• [TASK DETAILS]: Further down are entries; set down exactly and only the lines from the one with "right ankle: (180, 640)" up to and including the one with "right hip: (132, 550)", dropping each picture.

• [PROVIDED MATERIAL]:
*****

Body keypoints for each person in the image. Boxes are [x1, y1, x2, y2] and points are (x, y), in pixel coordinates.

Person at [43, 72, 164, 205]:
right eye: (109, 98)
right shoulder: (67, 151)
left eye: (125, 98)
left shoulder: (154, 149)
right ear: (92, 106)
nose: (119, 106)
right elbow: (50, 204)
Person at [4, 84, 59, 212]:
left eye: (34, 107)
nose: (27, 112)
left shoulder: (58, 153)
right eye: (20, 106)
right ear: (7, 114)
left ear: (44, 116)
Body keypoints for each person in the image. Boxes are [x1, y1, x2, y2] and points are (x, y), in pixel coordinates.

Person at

*****

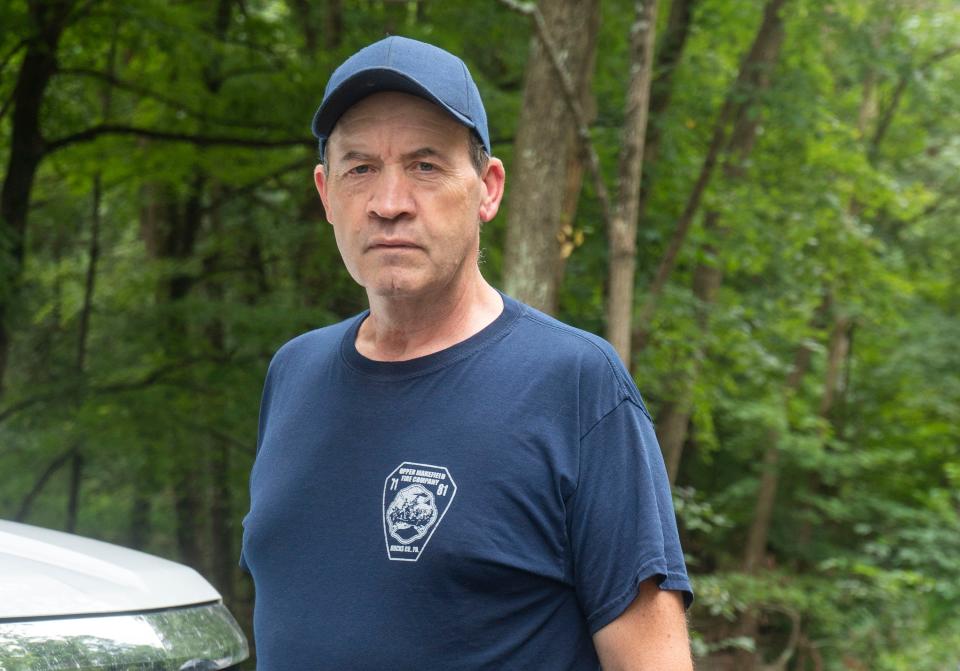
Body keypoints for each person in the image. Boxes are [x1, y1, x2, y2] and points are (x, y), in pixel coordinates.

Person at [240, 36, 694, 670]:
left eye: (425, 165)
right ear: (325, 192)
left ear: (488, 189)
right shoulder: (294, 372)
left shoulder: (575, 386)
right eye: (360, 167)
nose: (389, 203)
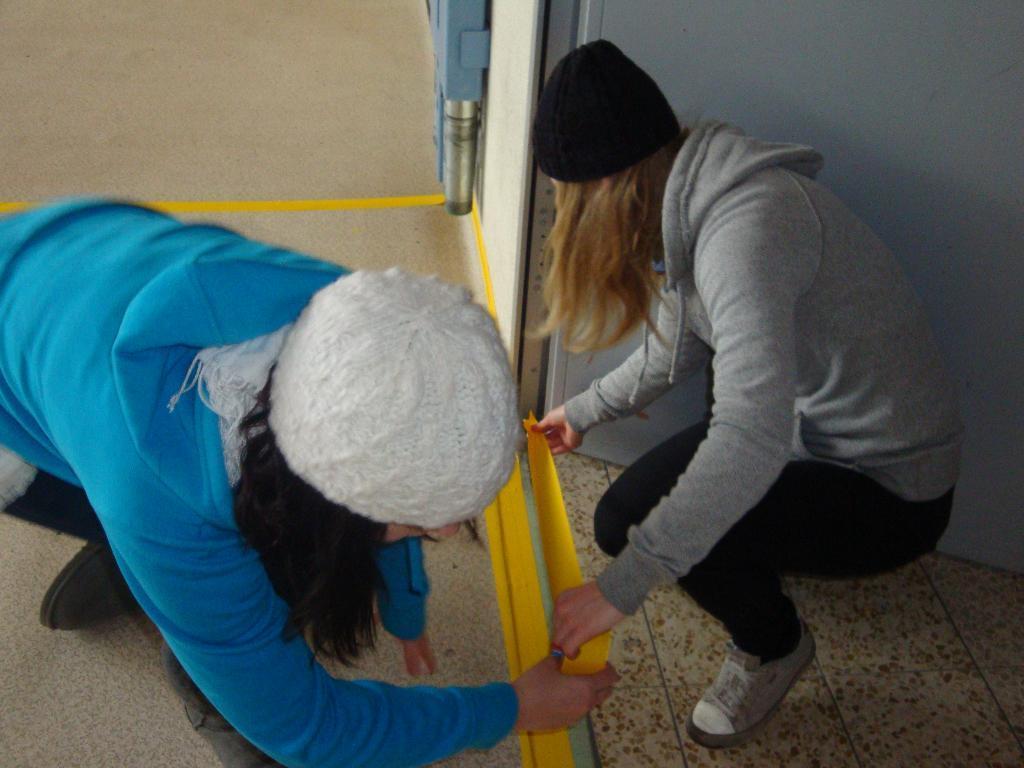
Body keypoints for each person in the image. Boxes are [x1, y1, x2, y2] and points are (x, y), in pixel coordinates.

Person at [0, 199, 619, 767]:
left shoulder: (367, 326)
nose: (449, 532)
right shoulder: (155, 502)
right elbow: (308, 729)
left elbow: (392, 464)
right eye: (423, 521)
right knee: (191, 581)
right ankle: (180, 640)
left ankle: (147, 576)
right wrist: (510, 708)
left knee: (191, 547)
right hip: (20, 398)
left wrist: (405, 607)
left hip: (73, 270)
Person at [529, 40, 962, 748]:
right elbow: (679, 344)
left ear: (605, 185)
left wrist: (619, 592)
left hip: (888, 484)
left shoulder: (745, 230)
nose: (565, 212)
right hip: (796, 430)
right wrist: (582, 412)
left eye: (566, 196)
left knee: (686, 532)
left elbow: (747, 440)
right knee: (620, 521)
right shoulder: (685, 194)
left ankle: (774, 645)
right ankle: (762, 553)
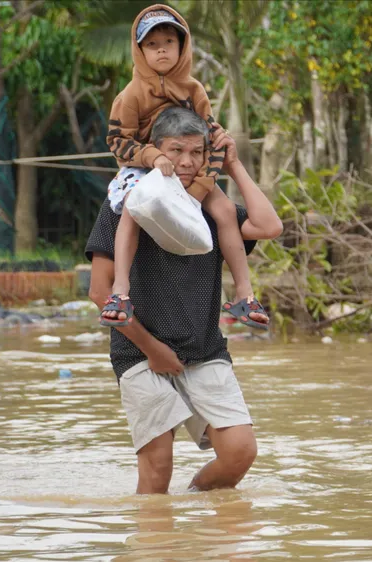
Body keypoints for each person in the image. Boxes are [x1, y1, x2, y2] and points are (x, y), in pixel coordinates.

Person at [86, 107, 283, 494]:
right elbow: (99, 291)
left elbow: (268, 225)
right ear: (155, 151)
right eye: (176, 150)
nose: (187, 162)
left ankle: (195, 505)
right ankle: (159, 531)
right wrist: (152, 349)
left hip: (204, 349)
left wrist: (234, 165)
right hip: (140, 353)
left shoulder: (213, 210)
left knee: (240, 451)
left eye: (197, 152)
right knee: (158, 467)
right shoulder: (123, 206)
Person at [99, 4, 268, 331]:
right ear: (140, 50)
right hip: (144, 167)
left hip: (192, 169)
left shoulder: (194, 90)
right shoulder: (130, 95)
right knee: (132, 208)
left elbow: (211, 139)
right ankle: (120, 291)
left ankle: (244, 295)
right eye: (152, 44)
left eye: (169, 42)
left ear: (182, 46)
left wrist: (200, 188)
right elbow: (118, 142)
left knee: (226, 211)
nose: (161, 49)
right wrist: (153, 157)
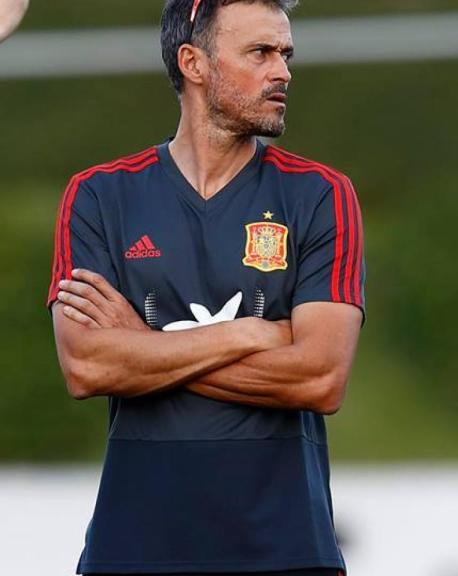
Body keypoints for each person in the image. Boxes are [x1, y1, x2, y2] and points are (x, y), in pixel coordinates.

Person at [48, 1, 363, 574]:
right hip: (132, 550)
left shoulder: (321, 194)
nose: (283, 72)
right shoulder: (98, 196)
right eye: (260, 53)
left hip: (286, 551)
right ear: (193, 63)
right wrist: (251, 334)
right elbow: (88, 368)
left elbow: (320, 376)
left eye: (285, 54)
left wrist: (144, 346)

*****

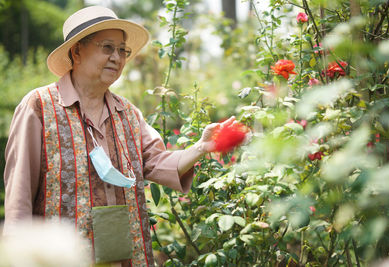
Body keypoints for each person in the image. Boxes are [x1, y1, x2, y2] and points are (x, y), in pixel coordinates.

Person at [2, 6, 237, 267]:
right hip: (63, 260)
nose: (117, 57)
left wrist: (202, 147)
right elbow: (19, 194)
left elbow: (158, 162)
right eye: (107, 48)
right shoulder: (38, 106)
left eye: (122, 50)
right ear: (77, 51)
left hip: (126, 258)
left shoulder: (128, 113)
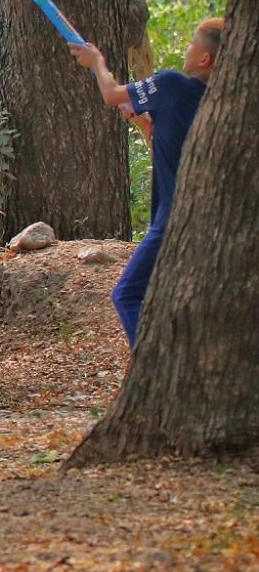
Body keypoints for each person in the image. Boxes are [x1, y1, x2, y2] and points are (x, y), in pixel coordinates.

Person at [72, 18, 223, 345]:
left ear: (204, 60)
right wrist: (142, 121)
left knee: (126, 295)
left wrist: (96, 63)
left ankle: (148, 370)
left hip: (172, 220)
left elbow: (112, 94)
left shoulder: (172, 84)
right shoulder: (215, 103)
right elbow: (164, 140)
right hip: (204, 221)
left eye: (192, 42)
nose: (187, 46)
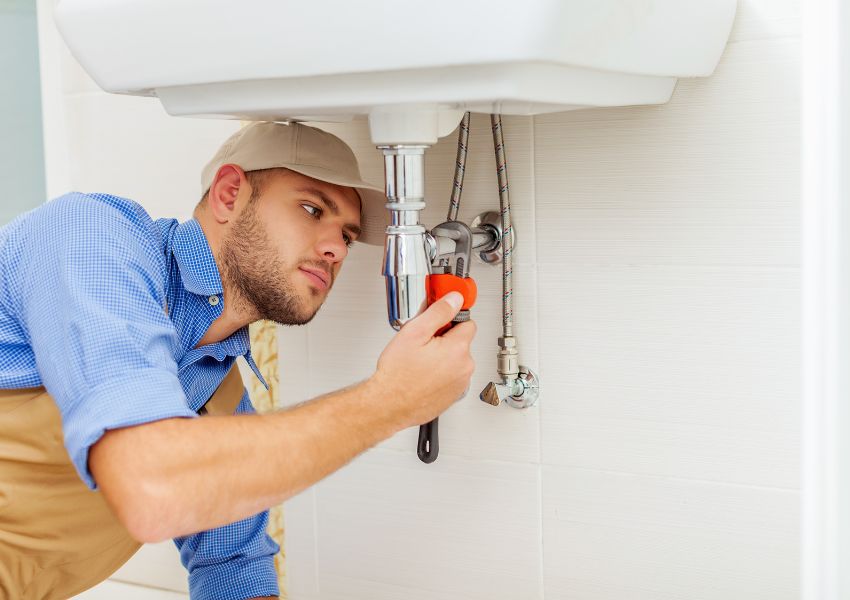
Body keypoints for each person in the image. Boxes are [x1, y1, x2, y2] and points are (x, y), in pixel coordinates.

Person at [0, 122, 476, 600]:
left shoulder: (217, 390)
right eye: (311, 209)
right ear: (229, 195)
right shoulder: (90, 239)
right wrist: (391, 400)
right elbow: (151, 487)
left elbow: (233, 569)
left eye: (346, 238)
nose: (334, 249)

*****

• [FINISHED TASK]:
right ankle: (180, 640)
left ankle: (147, 576)
right wrist: (510, 708)
left knee: (191, 547)
right hip: (20, 398)
left wrist: (405, 607)
left hip: (73, 270)
Person at [529, 40, 962, 748]:
right elbow: (679, 344)
left ear: (605, 185)
left wrist: (619, 592)
left hip: (888, 484)
left shoulder: (745, 230)
nose: (565, 212)
right hip: (796, 430)
right wrist: (582, 412)
left eye: (566, 196)
left knee: (686, 532)
left elbow: (747, 440)
right knee: (620, 521)
right shoulder: (685, 194)
left ankle: (774, 645)
right ankle: (762, 553)
Body keypoints for each person in the image. Boxes are [x1, y1, x2, y2] and points are (x, y), in pixel coordinates.

Person at [86, 107, 283, 494]:
right elbow: (99, 291)
left elbow: (268, 225)
right ear: (155, 151)
right eye: (176, 150)
nose: (187, 162)
left ankle: (195, 505)
right ankle: (159, 531)
right wrist: (152, 349)
left hip: (204, 349)
left wrist: (234, 165)
right hip: (140, 353)
left shoulder: (213, 210)
left knee: (240, 451)
left eye: (197, 152)
right knee: (158, 467)
right shoulder: (123, 206)
Person at [99, 4, 268, 331]:
right ear: (140, 50)
right hip: (144, 167)
left hip: (192, 169)
left shoulder: (194, 90)
right shoulder: (130, 95)
right knee: (132, 208)
left elbow: (211, 139)
right ankle: (120, 291)
left ankle: (244, 295)
right eye: (152, 44)
left eye: (169, 42)
left ear: (182, 46)
left wrist: (200, 188)
right elbow: (118, 142)
left knee: (226, 211)
nose: (161, 49)
right wrist: (153, 157)
Body keypoints for each person in the image. Boxes are [x1, y1, x2, y2] and points are (x, y), in pixel coordinates.

Person at [48, 1, 363, 574]:
right hip: (132, 550)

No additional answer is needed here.